2 Comments to “Clash of the Titans LXVII: Illegal Immigration”

  1. Steve on February 5th, 2008 1:49 pm

    I could write for days about why the “invisible line” of a border gives those people inside it the right to control who gets to cross and share the benefit of its power and protection.

    I think that the disagreements we’ve had on the latest clashes have not centered on what should be done about things, but rather who should do them. I don’t think it’s in any way right or realistic for the United States government to solve the various problems of Mexico or the Sudan. But I do believe, with all my heart, that — as Christians — it is our duty to do all we can to help the less fortunate, whichever side of a border they reside on.

    This is one of my principal objections to Mike Huckabee: that he confuses the obligations of the body of Christ with the responsibilities of the state. This deeply endangers both.

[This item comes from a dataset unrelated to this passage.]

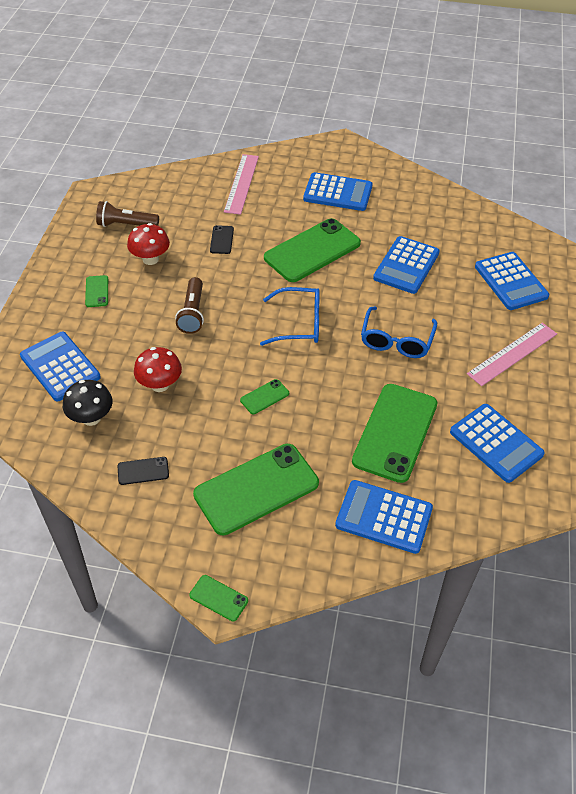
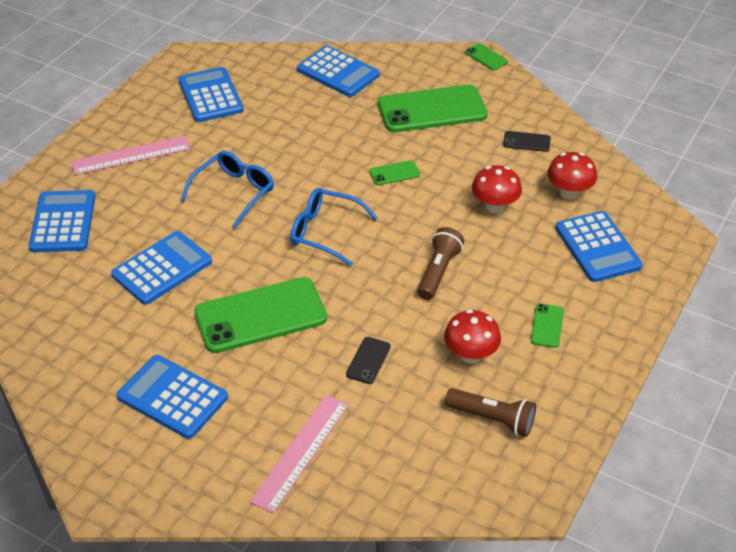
camera: 160 degrees left, 5 degrees down
black mushroom [63,380,113,426] -> red mushroom [547,152,597,199]
green phone [352,384,437,483] -> none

  2. David on February 5th, 2008 3:26 pm

    I am not writing as a presidential candidate, nor as a policy advisor for any branch of the US governement, so I in no way feel compelled to offer any comprehensive solution for the immigration question. I write only as a Christian tired of hearing all these other Christians talk like they have to denigrate illegal aliens and demand their expulsion from our country as part of our conservative political heritage/baggage. Early Christians had no roots in a particular country and they certaibly were not safe and secure enough to demand rights which subjugated the needs of others less fortunate than them. i freely admit that I have no rights. If someone wants my coat I’m supposed to give him my cloak too. If he compels me to bear his burdens for one mile I’m supposed to walk two with him. If he slaps me in the cheek I am supposed to offer the other. I can’t get from that to demanding that they stay out of my country and off the public dole so that there is enough for me when I need it. I know that is not what you are saying Steve, but I hear it all the time from Christians and in particular Conservatives.

    And how did we get to the point where this hard line against immigrants is standard Reagan Conservativism when he actually passed an immigration act that included amnesty for the first time?